The Greek bowed his head as if to suggest that this recommendation merely proved the diplomat’s essential goodness.

‘He is very kind. However, for what is he recommending me? Not for legal work, he tells me. He speaks instead of ancient manuscripts. I must confess myself puzzled. But I am also intrigued. What manuscripts do these English gentlemen seek? I wonder to myself.’

‘The story is a long one, sir. But it is one that you should hear. It begins in London at a dinner in my club. A gentleman named Samuel Creech introduced himself to me.’ Adam took Rallis gently by the arm and, with the professor on his other side, guided the Greek lawyer towards a less crowded corner of the room.

CHAPTER THIRTY

Sitting towards the back of the little Anglican church of St Paul’s, listening as best he could to the preacher’s quiet drone, Adam was able to survey the English community in Athens at worship. It was not, he decided, an altogether prepossessing sight. He could see Samways, stifling a yawn, in one of the pews further forward. Looking beyond the young diplomat, he could see more men he assumed were attached to the embassy. Some he recognised from the night of the reception. Others in the congregation, well-fed and well-dressed men and women with a look of indestructible self-satisfaction in their eyes, he took to be businessmen and their wives. One white-bearded old man, sitting stiffly to attention near the front, might have been one of the generation of English Philhellenes who had fought on the Greek side in the War of Independence. Bored by the service, Adam indulged himself in idle speculations about the life the elderly gentleman might have led. He might have witnessed the kind of adventures in the 1820s of which the young man had dreamed as a boy.

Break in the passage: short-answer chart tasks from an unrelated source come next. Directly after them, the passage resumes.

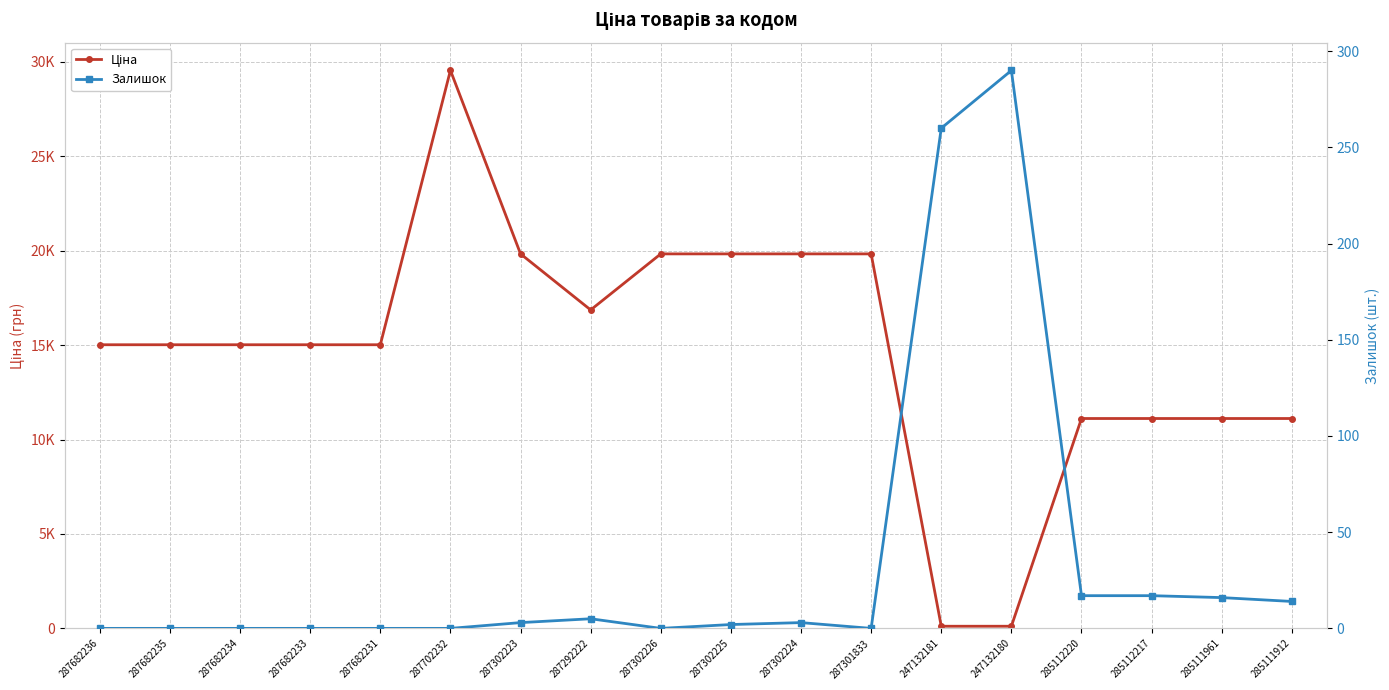

At which label does Ціна first exceed 15019?

287682236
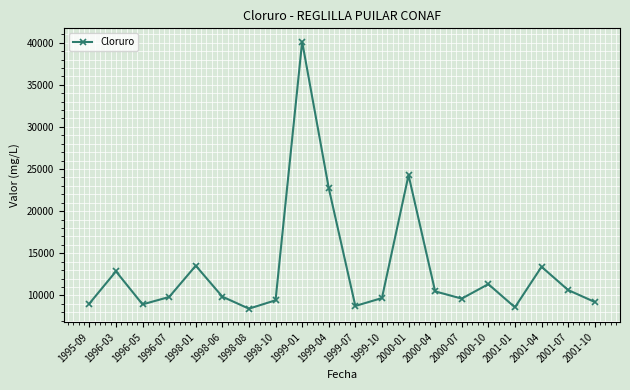

What is the minimum value shown in the chart?

8424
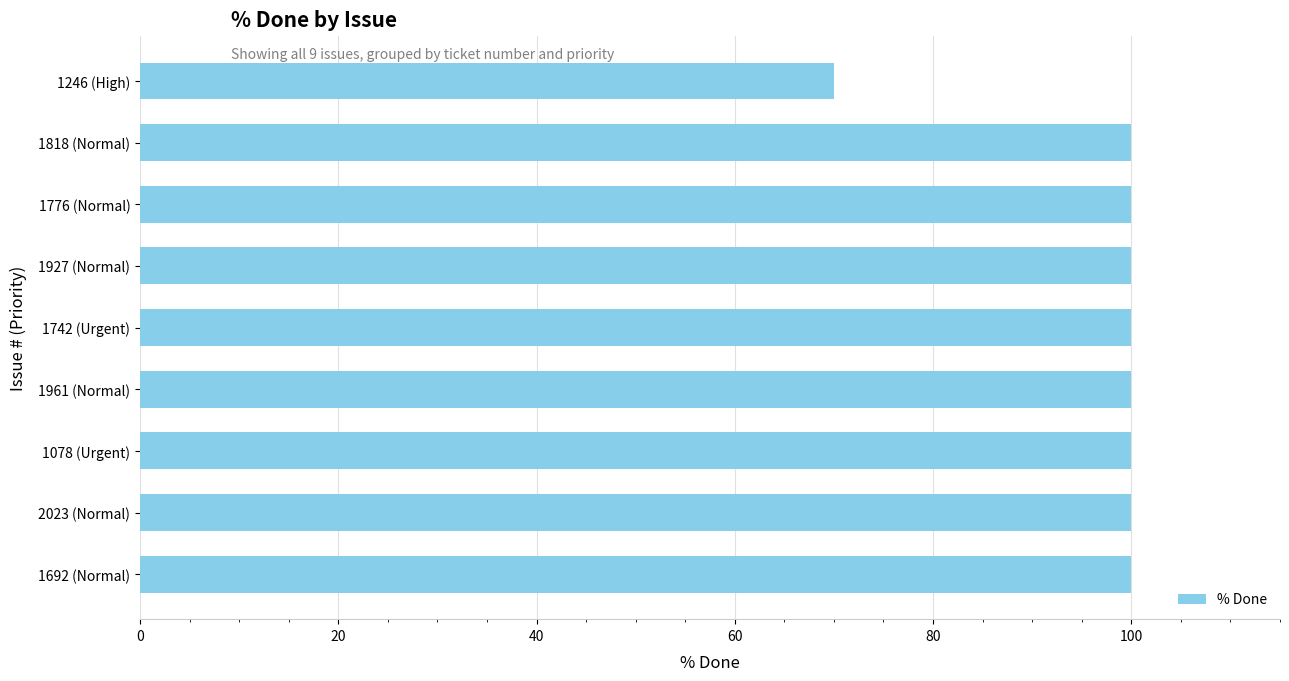

The chart shows a value of 150 at 1692 (Normal). True or false?

False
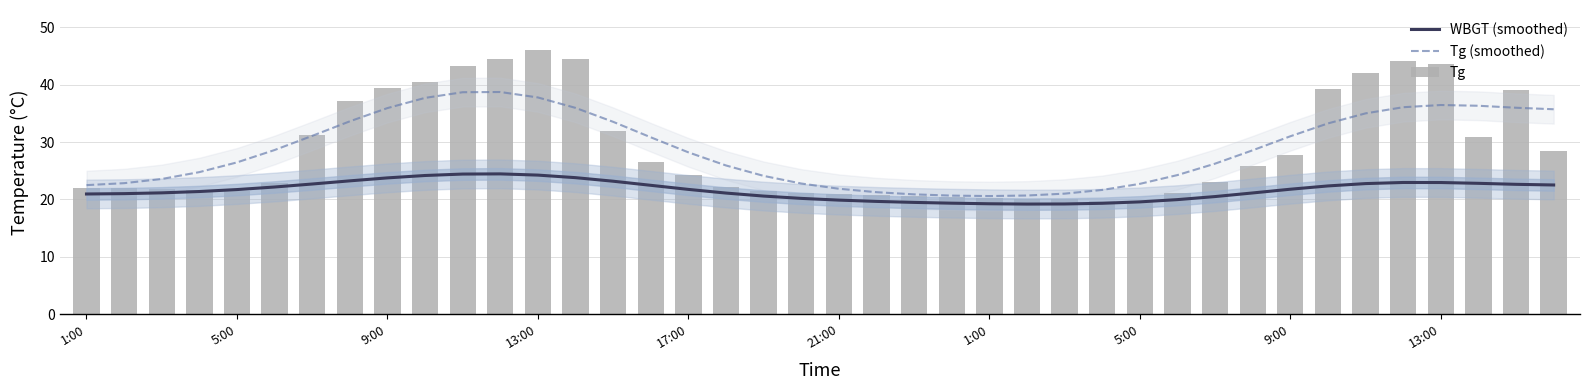

What is the difference between the maximum and minimum values in the Tg series?

26.3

He might have been one of Byron’s comrades at Missolonghi or a man who had sailed with the British fleet at the Battle of Navarino. These thoughts were enough to distract Adam slightly from the tedium of the service. He had not wished to attend St Paul’s this Sunday morning but the professor had insisted. Fields, it seemed, was too busy to go to church himself, but it was imperative that Adam should go.